First the shot before the chaser. A girl-power-themed conference of Canadian firefighters was
convened in Banff in early May to flog "Diversity-is-strength" (rather than the admittedly more
pedestrian "Strength is strength"). Women's under-representation in fire-fighting needs correcting, innit?
One of the conference events was a "controlled burn" which, as if directed by a deus ex machina with a wicked sense of anti-woke irony, quickly evaded control by the team of Strong Firewomen andbecame a raging wildfire requiring the evacuation "of hundreds" of people, and endangering
livestock. That is the first layer of absurdity.
The chaser comes in the form of how this lamentable accident was used by a trusted representative of the international press corps, The Guardian (see below). The actual Banff fire and its Authorised Narrative-defying origins were, quelle surprise, not reported on, though a photo of that Banff lady-fireman fire was deployed for completely unrelated purposes: to demonise heretics in the Climate Catechism for their online blasphemy.

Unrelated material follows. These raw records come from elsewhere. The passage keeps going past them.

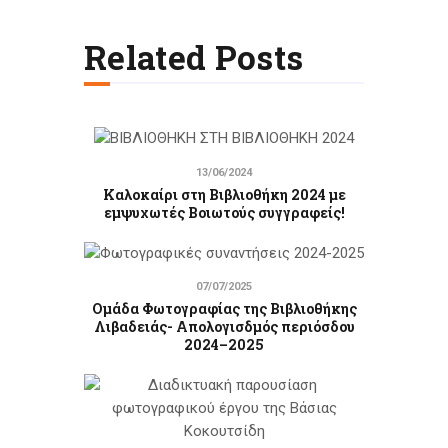
Related Posts
13/06/2024
Καλοκαίρι στη Βιβλιοθήκη 2024 με
εμψυχωτές Βοιωτούς συγγραφείς!
07/07/2025
Ομάδα Φωτογραφίας της Βιβλιοθήκης
Λιβαδειάς- Απολογισδμός περιόσδου
2024–2025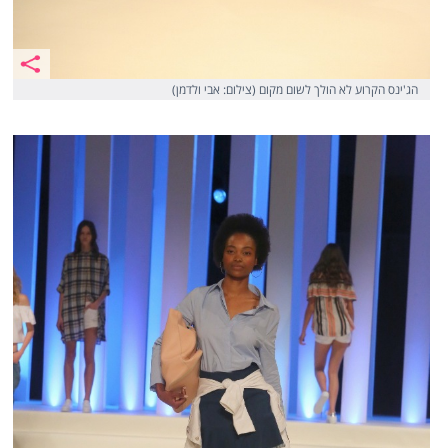
הג'ינס הקרוע לא הולך לשום מקום (צילום: אבי ולדמן)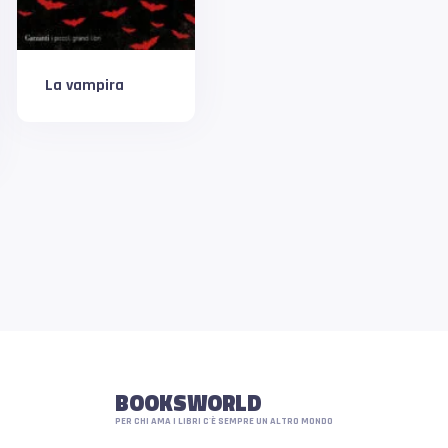
La vampira
BOOKSWORLD
PER CHI AMA I LIBRI C'È SEMPRE UN ALTRO MONDO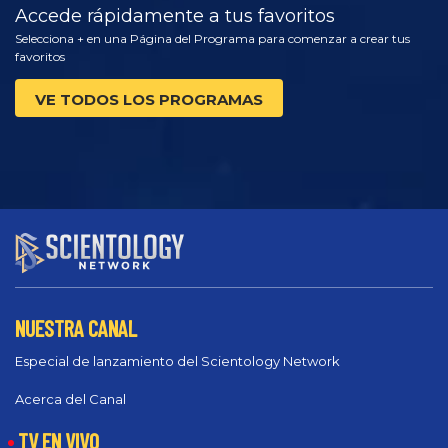
Accede rápidamente a tus favoritos
Selecciona + en una Página del Programa para comenzar a crear tus
favoritos
VE TODOS LOS PROGRAMAS
NUESTRA CANAL
Especial de lanzamiento del Scientology Network
Acerca del Canal
TV EN VIVO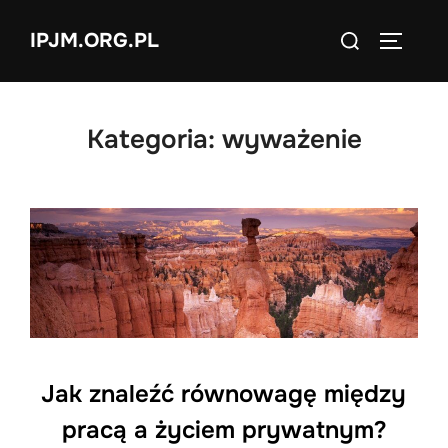
Skip
Search
IPJM.ORG.PL
to
TOGGLE
for:
content
Kategoria:
wyważenie
Jak znaleźć równowagę między
pracą a życiem prywatnym?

This bizarre, emotional screed against debate is quite strange in itself and not remotely anything to be called "journalism" (what, pray tell, is a "violent tweet"?), the gratuitous slap at "Musk" looking like yet another detail of phony positioning for future reference.

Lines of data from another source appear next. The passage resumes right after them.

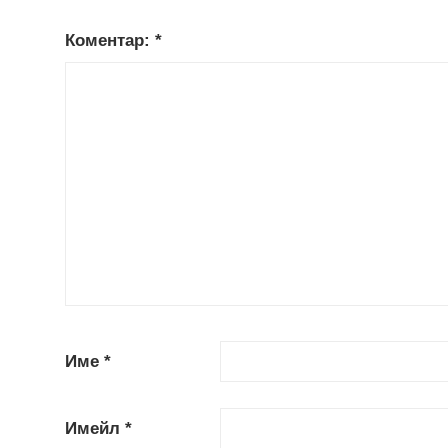
Коментар:
*
Име
*
Имейл
*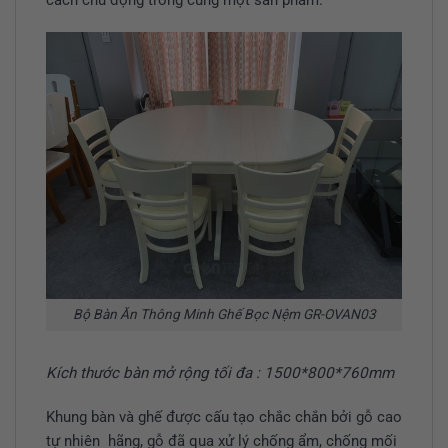
cách chủ động trong cùng một sản phẩm.
Bộ Bàn Ăn Thông Minh Ghế Bọc Nệm GR-OVAN03
Kích thước bàn mở rộng tối đa : 1500*800*760mm
Khung bàn và ghế được cấu tạo chắc chắn bởi gỗ cao
tự nhiên hãng, gỗ đã qua xử lý chống ẩm, chống mối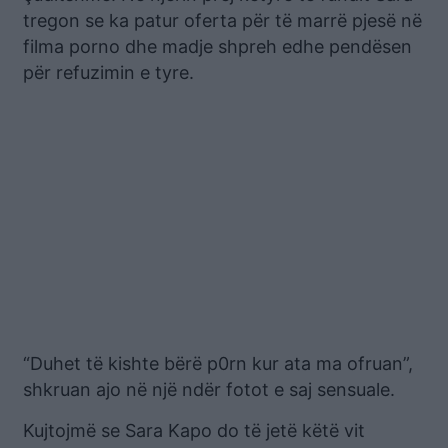
tregon se ka patur oferta për të marrë pjesë në
filma porno dhe madje shpreh edhe pendësen
për refuzimin e tyre.
“Duhet të kishte bërë p0rn kur ata ma ofruan”,
shkruan ajo në një ndër fotot e saj sensuale.
Kujtojmë se Sara Kapo do të jetë këtë vit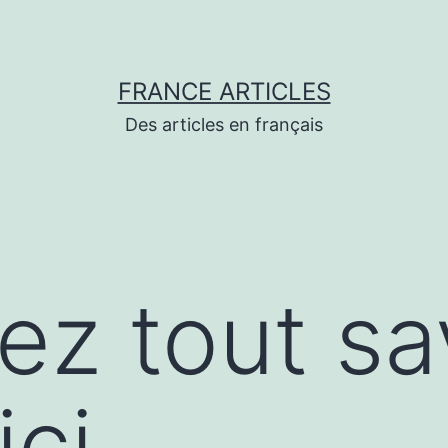
FRANCE ARTICLES
Des articles en français
ez tout sa
ici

Curious, is it not? Why the venom-soaked rhetoric? The Guardian bares its teeth here, and shows the creaking machinery of myth-making and aggressive vilification that our own longstanding press will enthusiastically fire up to generate social antagonism.
The Guardian's near hate-parody begs the question of why this is being done. To reiterate: it feels
preparatory, like groundwork laid for coming attractions. And while illuminating the end-game is
beyond the scope of this essay, the Guardian's overkill is enough to make one appreciate the value of the Dad's Army of bloggers, mums, night-shift types, gamers, and retirees on social media noticing things and reporting them to fight back against the frankly ridiculous in a meaningful way.
Our laughter is that of the boy pointing out the Emperor's nakedness. The alternative, just "sitting
there and acting like it's normal" is how we lose. Assimilating obviously stupid and wrong things as if they were "normal," being bullied out of our common sense, is how, as Voltaire says, society is groomed for further tasks.
So, keep laughing, and keep noticing the method behind the madness. Resist the absurd. Laugh and point and remember what normal is, for this may be how we save ourselves.